Opinion: Country Music’s Banner Year is a Rejection of the Modern World
Despite Billy Ray Cyrus’s best efforts on inauguration day, this year was a year of country music. As seen at this weekend’s Grammys, country music has taken over the mainstream. After taking note of the meteoric rise of neotraditional, big-chinned artists like Tyler Childers and Zach Bryan, everybody and their desperately-trying-to-pull-off-a-cowboy-hat mother has been hopping onto the country bandwagon. Post Malone, Yung Gravy, and many more random white men have embraced the power of forced Southern twang and a little bit of banjo. Even the queen mother Lana Del Rey claims to be cooking up a little Nashville-flavored something. The real question is, why have we, the profit-generating masses, gotten so into country music lately? Why are we so eager to stomp our boots and shake our denim-clad behinds to a genre that was a cultural laughing stock just 10 years ago? When you truly interrogate the state of our nation the reason is clear. Our western-tinted Spotify Wrappeds reflect a communal rejection of modernity.

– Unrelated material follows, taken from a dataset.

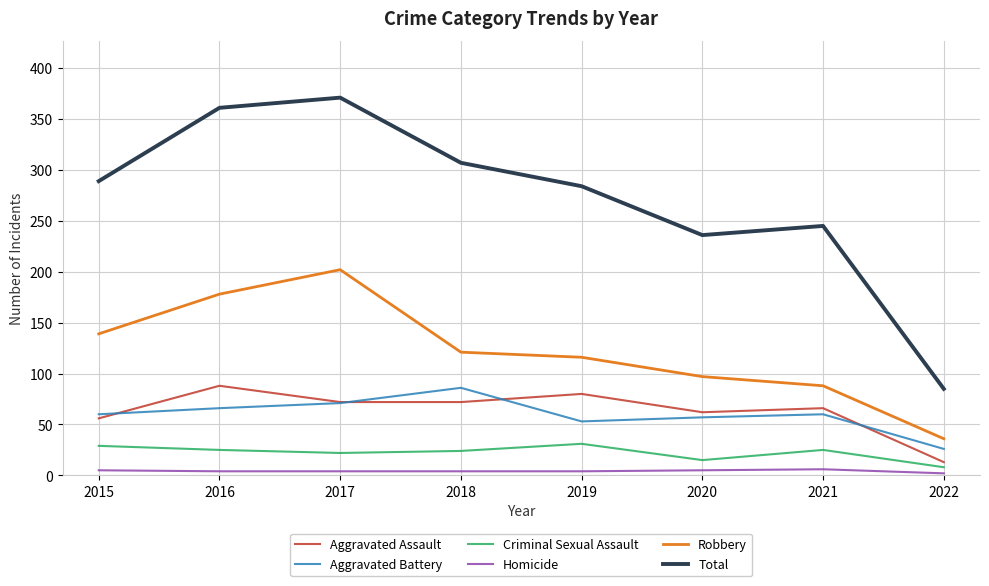

What is the maximum value for Homicide?

6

No matter who you ask we can all agree, the world has gone to shit. Somehow the economy is always bad, the planet is warming yet my toes are still cold, and the emails never stop coming in. Global capitalism and its overdependence on technology have stunted our social and emotional lives. And obviously, a good bit of country livin’ is the cure.

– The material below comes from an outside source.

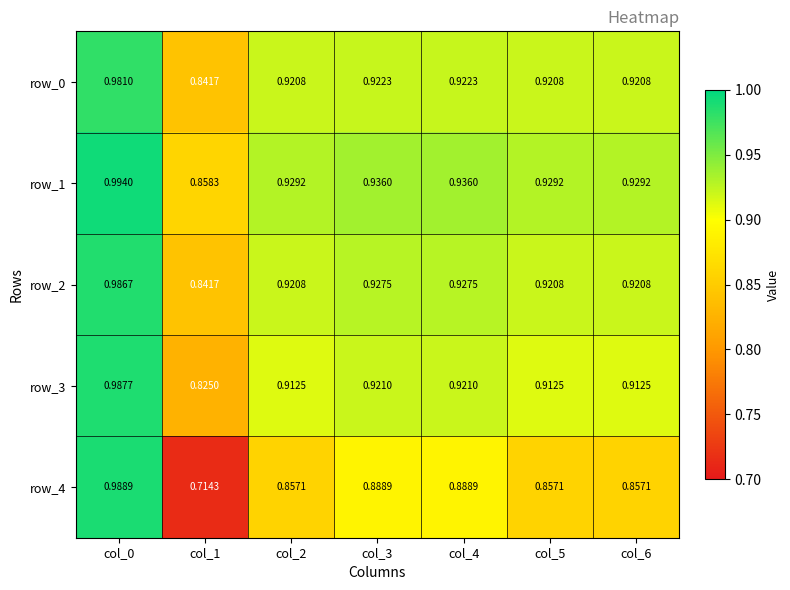

Is the value of row_1 at col_6 greater than the value of row_4 at col_2?

Yes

We yearn for the feeling of a community that resides across the street, not in the vast ether of the internet. Everybody’s getting a little bit sick of all this SpaceX, AI, modernist bullshit. Stop inventing things! Collectively, we’ve all come to the same conclusion: we want out. Whether or not you’d ever say it out loud, you pine to drive a truck down a bumpy dirt track, the freedom of the road and the majesty of the mountains stretching out before you, calling you home. You watched Yellowstone. You know it to be true.
Do you know who else knows it to be true? Beyonce. Despite common sense, Beyonce is just like us (only more talented and better and with the face and voice of a divine being). She too is sick of her stupid little phone with its constant cries of “bzzzt” and “ping” and “mm mmmmm.” So she chucked that accursed rectangle into the bayou, peered into our souls, and delivered unto us “TEXAS HOLD ‘EM.” And boy oh boy, are we holding 'em. We are holding 'em good and tight. And by “em” I, of course, mean the essential facets of human nature that are fundamentally incompatible with the world we have built for ourselves.
We evolved to socialize within groups of 150 people. We are meant to build strong social bonds with people we’ve known since birth. We are meant to share food, look after one another’s children, and maintain a firm grasp on the meaning of the word “home.” We have strayed far from this life. Instead of making music together as humankind once did, we put in our AirPods to block the outside world as we push through anonymous crowds in Red Square, expressionless (unless of course, someone eats shit on those godforsaken bricks).
On some level we have all realized that this is not how we want to live. We are moving out of the big cities. We are talking about local food systems. We are forming book clubs with our friends and trying desperately to stick with them. We are listening to Shaboozey. Gone are the days of Pitbull and freaking out over the newest iPhone. We fantasize about pulling on our boots and escaping the breakneck pace of modern life to the sweet sounds of Jelly Roll. It may be true that our screen time still exceeds seven hours, but we really wish it didn’t. The world is still confusing and scary, but the small-town feeling we get when that plucky guitar comes on can always be relied on for a few minutes of relief.
What musical phenomenon will lay claim to the years to come? Who knows. Probably Doechii.